The days when the natural gas and electric markets were a step or two ahead of FERC may be over. The Commission now can see wide price swings and other energy developments as they actually occur through its new Market Observation Resource Center (MOR), which is equipped to monitor the markets on a real-time basis throughout the day.

The beauty of the MOR center, which opened its doors two weeks ago, is that it lets the natural gas and electric markets “know that we are watching” them very closely, said Chairman Curt Hebert last week, who believes this alone may help to avert abuses and problems in the future. The Commission plans to use the center primarily as a “preventative” tool, he noted, rather than as an instrument to proactively punish market players.

The center, which is located on the eighth floor of FERC headquarters in Washington DC, is modeled after the major energy trading floors in Houston, TX. It houses two (four feet by five feet) screens and eight work stations (each with three, 17-inch flat monitors) that are equipped with software to provide staff with real-time access to energy prices, historical prices, electric load flows, nuclear outages, downed plants, blackout areas, natural gas storage projections, congested points on transmission/transportation systems, and short- and long-term weather forecasts. In short, it gives the Commission access to all of the same information services that are routinely used by key energy traders.

“I think [this] allows us to mitigate any and all markets period,” Hebert told reporters during a press tour of the MOR center last Thursday. But “are we using it specifically for that purpose? No,” he said. “Does it allow us to monitor anything that’s going on in electric, natural gas? Absolutely.”

Hebert noted that the center recently had identified a potential problem in the New York and New England ISOs, where bids were getting near $1,000/MWh. The center’s staff immediately called the ISOs for an explanation, and learned that the high bids involved a “fairly routine matter of new dispatch software.”

He said he expects to see more communications between the Commission and ISOs and regional transmission organizations (RTO) in the future. In addition, FERC hopes to eventually share some of its market information with state regulators and the National Association of Regulatory Utility Commissioners (NARUC).

“I don’t think any of you have any idea of just how significant this is [to the Commission],” the chairman said. He recalled that a few years ago it took him a couple of weeks just to get maps of the U.S. electric and gas transmission systems.
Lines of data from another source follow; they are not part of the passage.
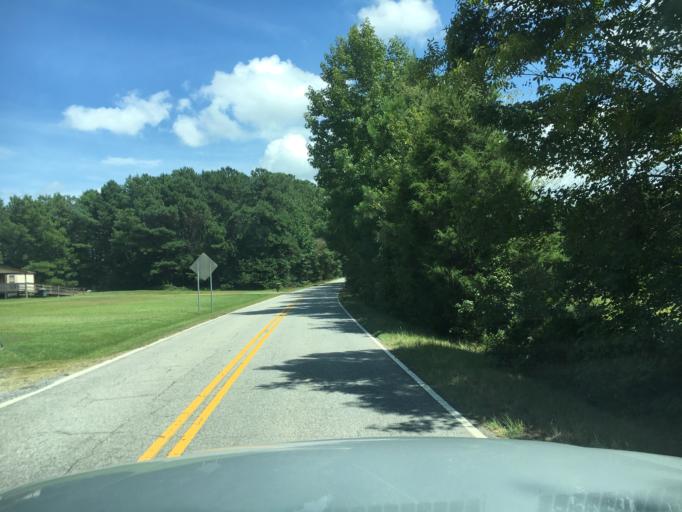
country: US
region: South Carolina
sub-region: Anderson County
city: Belton
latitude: 34.5711
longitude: -82.4915
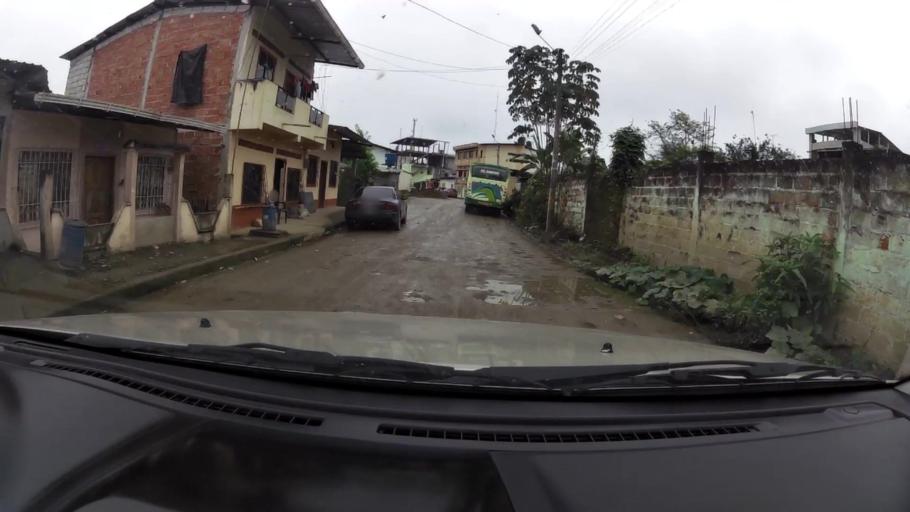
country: EC
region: Guayas
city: Balao
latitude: -3.0637
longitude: -79.7463
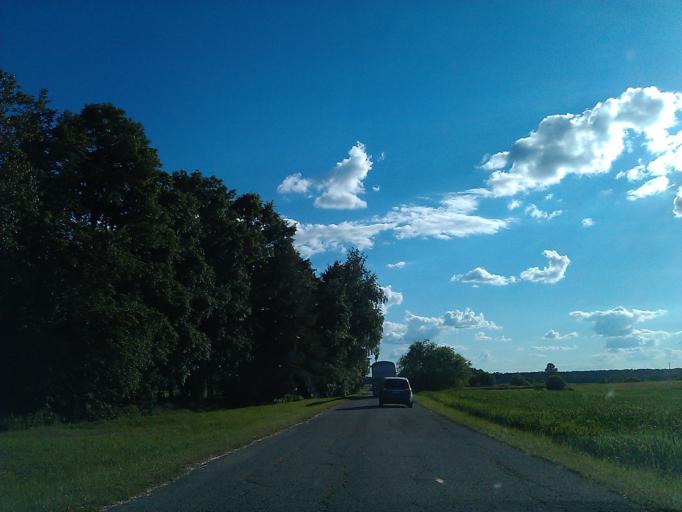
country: LV
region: Varaklani
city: Varaklani
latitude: 56.5782
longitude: 26.7966
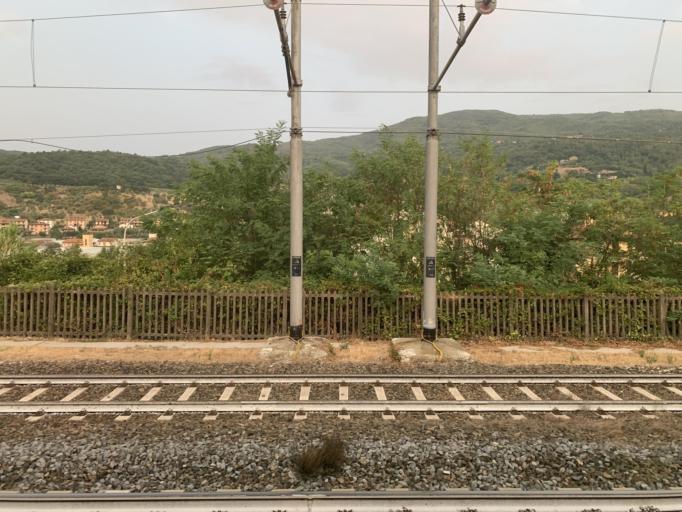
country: IT
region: Tuscany
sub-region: Provincia di Prato
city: Vaiano
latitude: 43.9602
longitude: 11.1309
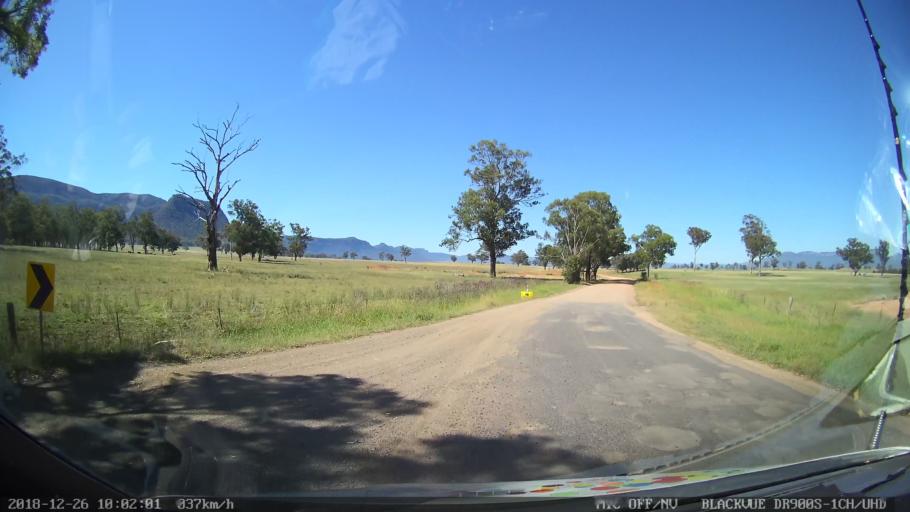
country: AU
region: New South Wales
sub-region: Mid-Western Regional
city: Kandos
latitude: -33.0506
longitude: 150.2231
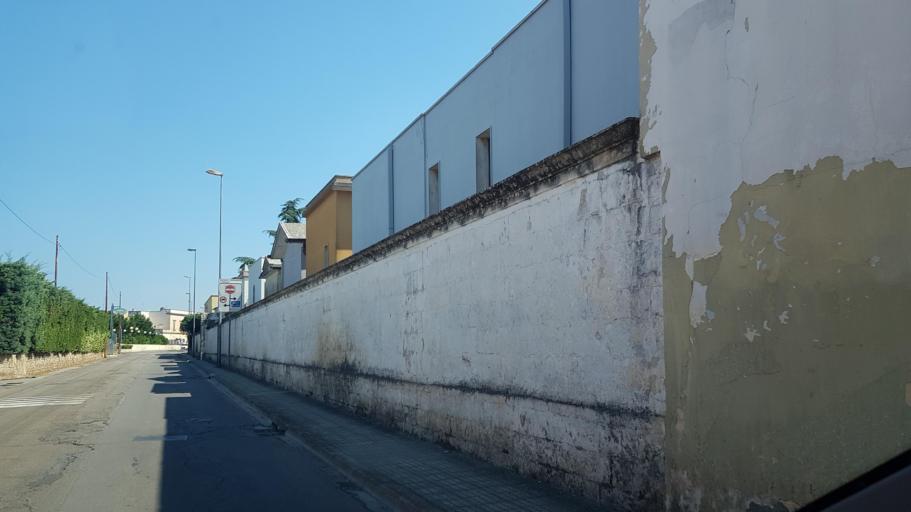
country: IT
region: Apulia
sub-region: Provincia di Lecce
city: Taurisano
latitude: 39.9607
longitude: 18.2109
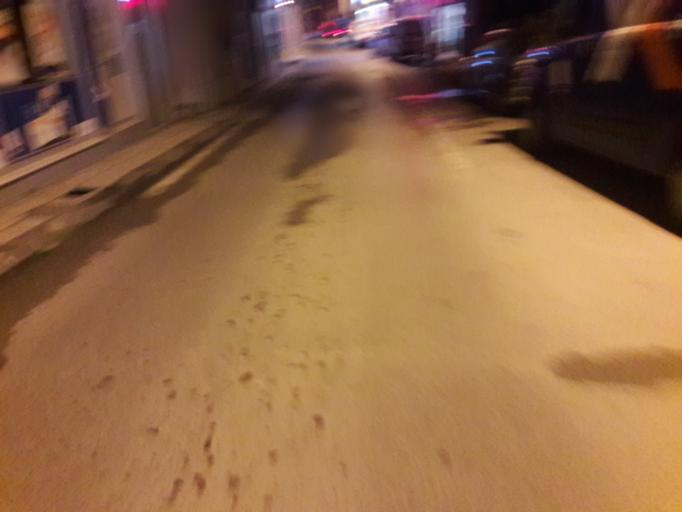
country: TR
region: Sinop
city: Sinop
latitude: 42.0250
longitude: 35.1472
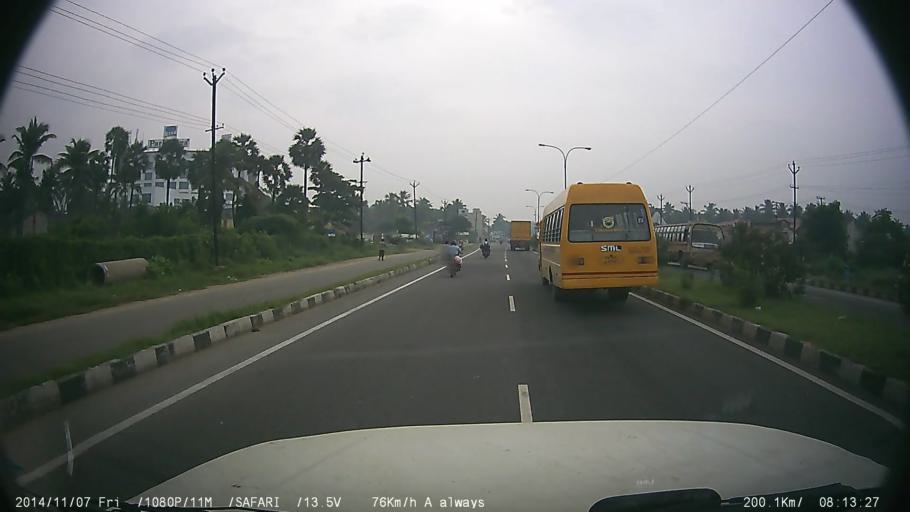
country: IN
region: Tamil Nadu
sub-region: Salem
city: Salem
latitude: 11.6925
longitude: 78.1129
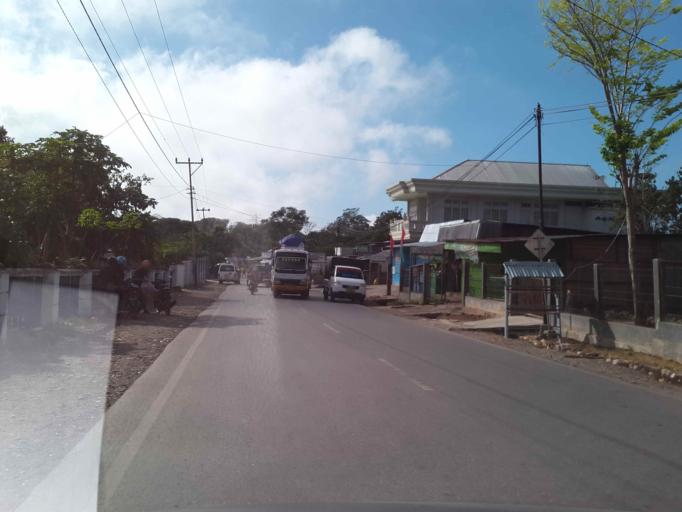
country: ID
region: East Nusa Tenggara
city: Rote
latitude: -9.8620
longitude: 124.2729
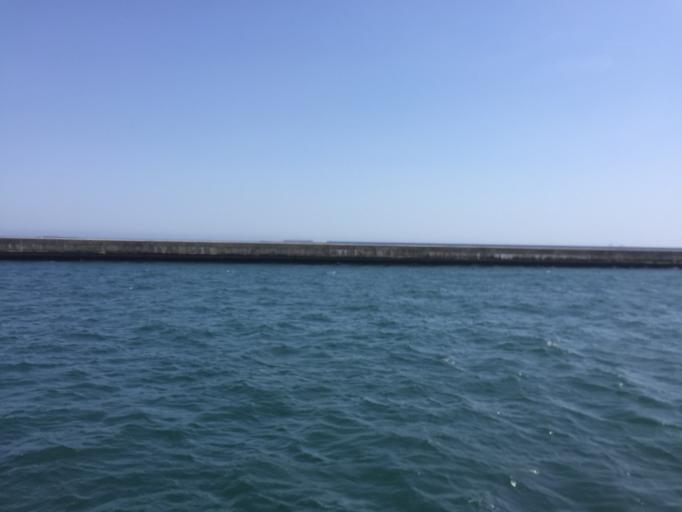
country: JP
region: Fukushima
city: Iwaki
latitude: 36.9202
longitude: 140.8878
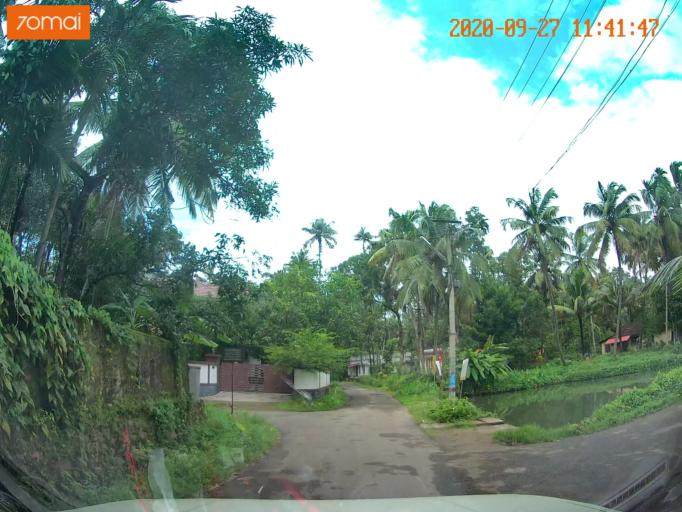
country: IN
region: Kerala
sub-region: Thrissur District
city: Thanniyam
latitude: 10.4714
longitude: 76.1144
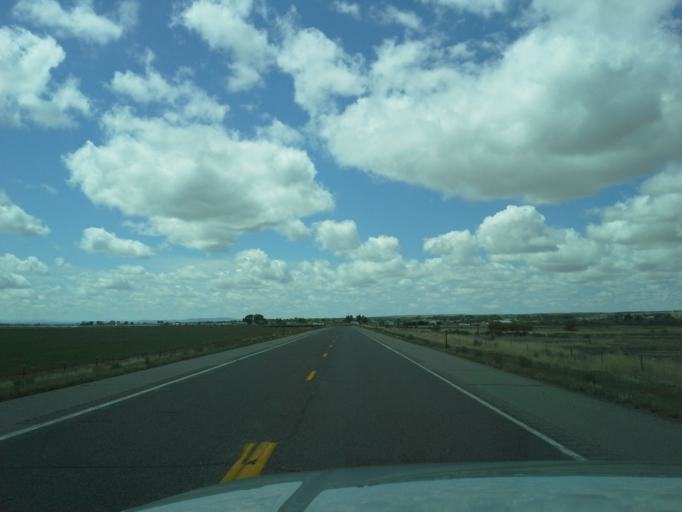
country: US
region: Wyoming
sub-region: Washakie County
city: Worland
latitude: 44.1072
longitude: -107.9116
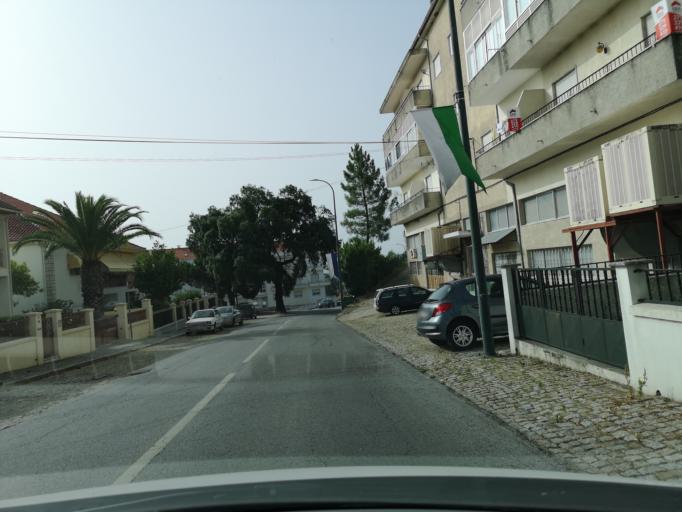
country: PT
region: Castelo Branco
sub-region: Belmonte
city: Belmonte
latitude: 40.3536
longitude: -7.3526
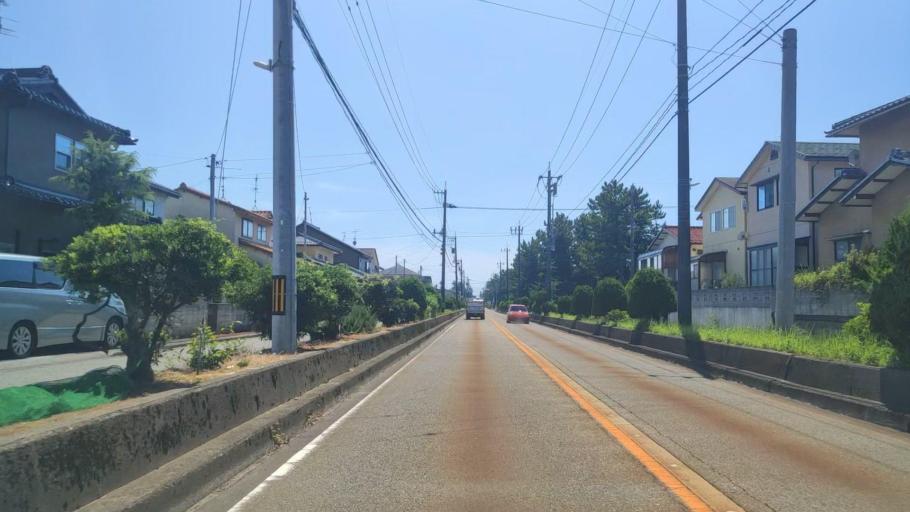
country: JP
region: Ishikawa
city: Kanazawa-shi
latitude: 36.6307
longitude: 136.6255
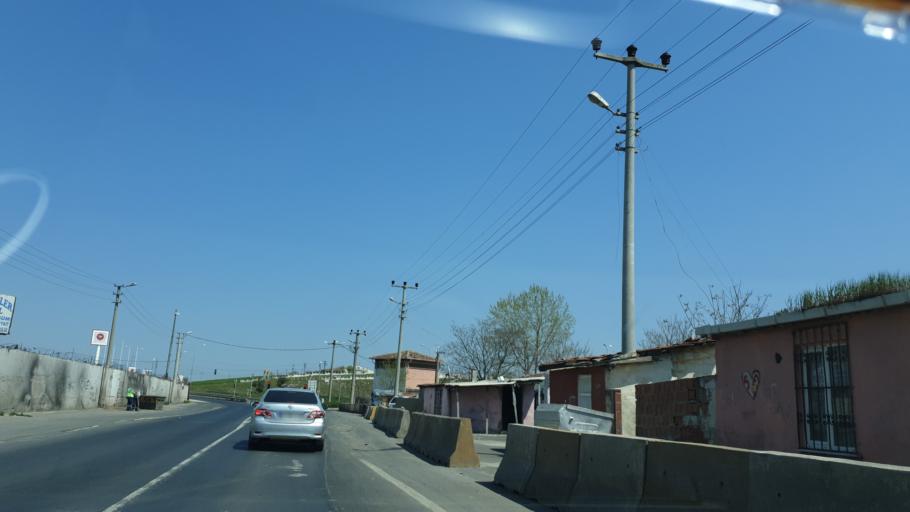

Hebert believes the California power crisis could have been addressed more quickly if FERC had access to real-time market information then. Although it couldn’t have prevented the blackouts, he said the Commission would have been able to identify the problems earlier. “It is my belief had we had something like MOR we would have been…able to more clearly and more quickly understand the problems of market misdesign and market functions” in California.

The MOR center will be “the platform upon which the Commission’s oversight activities, I think, will be built going forward,” said Daniel Larcamp, director of FERC’s Office of Markets, Tariffs and Rates. “It is not a trading floor,” but “we are trying to replicate what the traders themselves see as they are dealing in the markets on a daily basis.”

The center has a rotating staff of about five, which is headed up by Scott Miller, director of FERC’s Division of Market Development, and Tom Brownfield, manager of the information analysis group in the Market Information Division. Their job primarily is to identify gas and electric market aberrations, and see to it that the information “bubble[s] up to the eleventh floor,” where the commissioners’ offices are located.

The center will be accessible to most, if not all, FERC staff. As a result, “staff will be in a better position to make recommendations to the Commission about market design changes that may be necessary to make sure that competitive markets are delivering on their promise,” Larcamp said.

In addition to monitoring the market, the real-time market data provided by the center allows “us to see…the effects that our orders and our rules have on the markets,” as well as “how markets are evolving, [and] which changes we should be making,” Hebert noted.

FERC began developing the MOR center as far back as last December, when staff met with some of the major energy traders in Houston to get ideas. The Commission budgeted $750,000 for the MOR hardware, licenses for information services, support services and build-out costs for the room, but it was brought in under budget at $610,000, according to Hebert.